Description of the task: Find the word "diagnosis" in the listing; pull out each line holding it.

Records provided:
####################

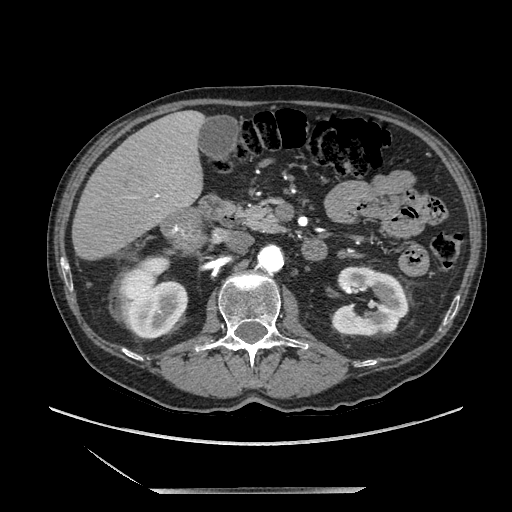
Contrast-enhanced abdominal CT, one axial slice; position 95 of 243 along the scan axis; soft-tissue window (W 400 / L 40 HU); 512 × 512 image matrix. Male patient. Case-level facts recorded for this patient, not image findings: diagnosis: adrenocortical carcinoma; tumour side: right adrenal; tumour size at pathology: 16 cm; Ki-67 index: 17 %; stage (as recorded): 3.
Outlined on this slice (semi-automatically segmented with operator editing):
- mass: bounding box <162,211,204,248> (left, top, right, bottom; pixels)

####################

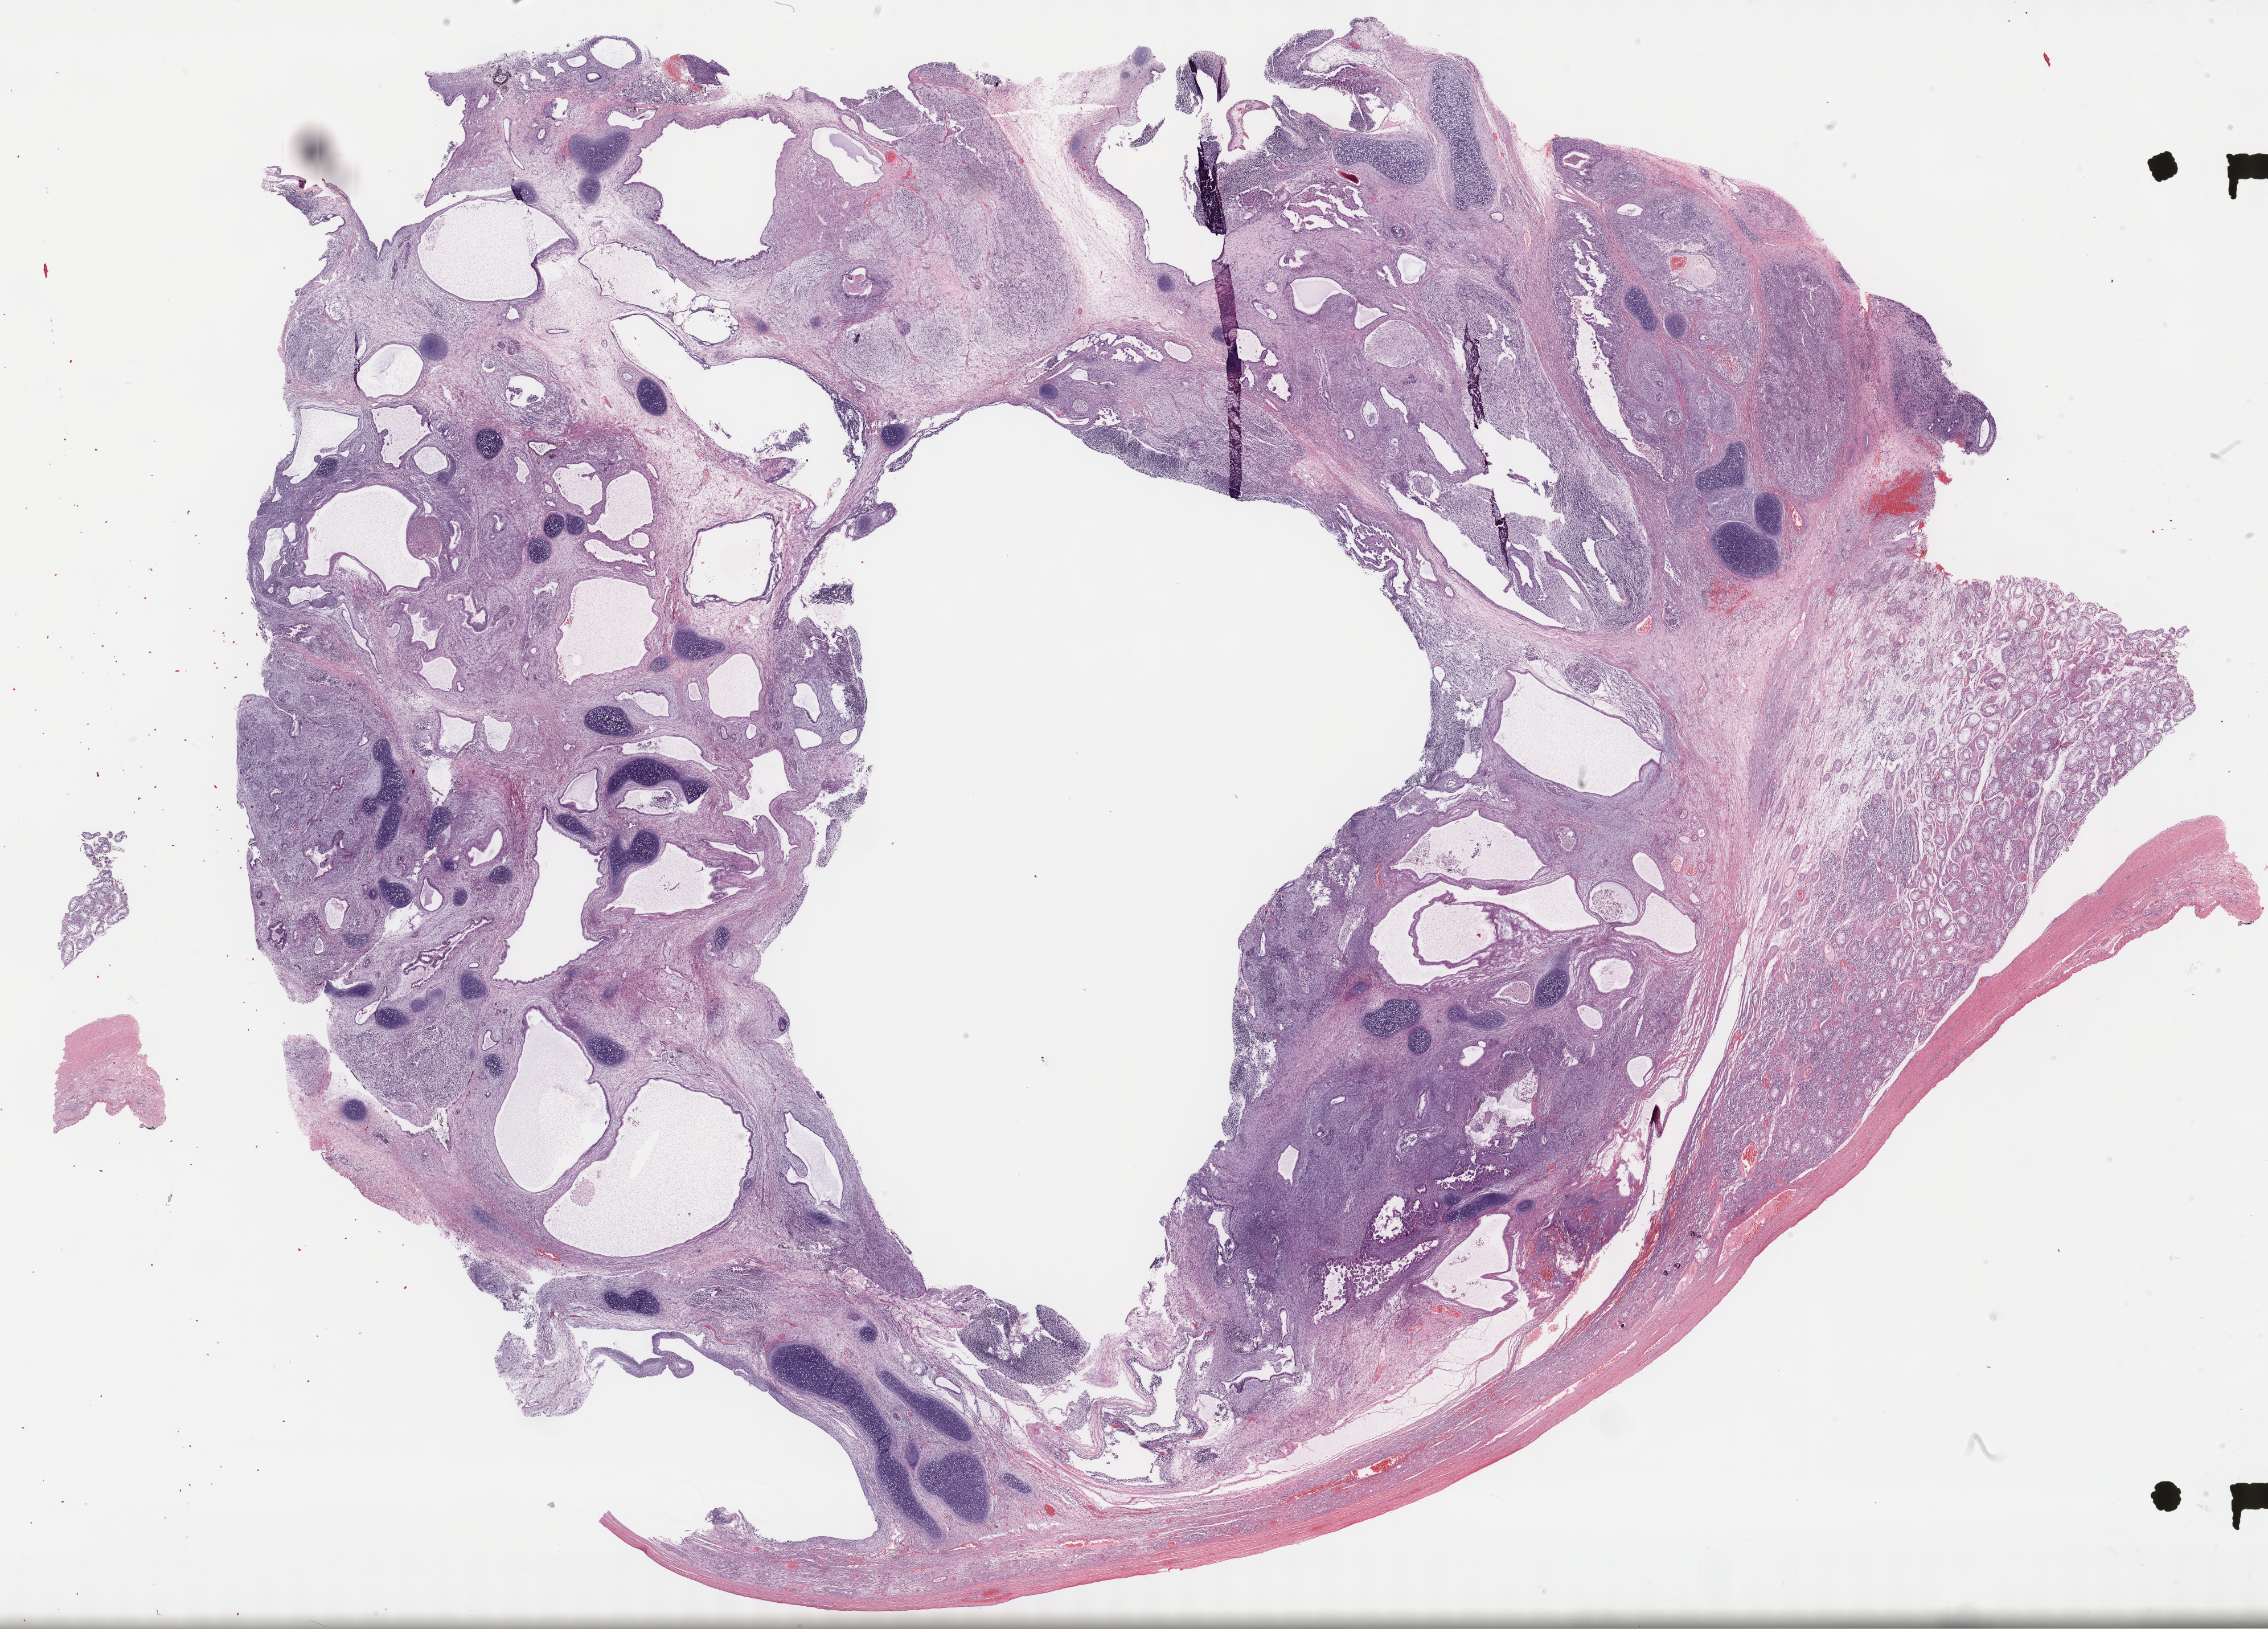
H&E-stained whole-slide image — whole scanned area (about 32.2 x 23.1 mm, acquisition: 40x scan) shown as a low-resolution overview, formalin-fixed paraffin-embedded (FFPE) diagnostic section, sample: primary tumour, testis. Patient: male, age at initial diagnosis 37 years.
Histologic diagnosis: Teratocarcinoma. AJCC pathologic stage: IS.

####################

Task answer:
Contrast-enhanced abdominal CT, one axial slice; position 95 of 243 along the scan axis; soft-tissue window (W 400 / L 40 HU); 512 × 512 image matrix. Male patient. Case-level facts recorded for this patient, not image findings: diagnosis: adrenocortical carcinoma; tumour side: right adrenal; tumour size at pathology: 16 cm; Ki-67 index: 17 %; stage (as recorded): 3.
H&E-stained whole-slide image — whole scanned area (about 32.2 x 23.1 mm, acquisition: 40x scan) shown as a low-resolution overview, formalin-fixed paraffin-embedded (FFPE) diagnostic section, sample: primary tumour, testis. Patient: male, age at initial diagnosis 37 years.
Histologic diagnosis: Teratocarcinoma. AJCC pathologic stage: IS.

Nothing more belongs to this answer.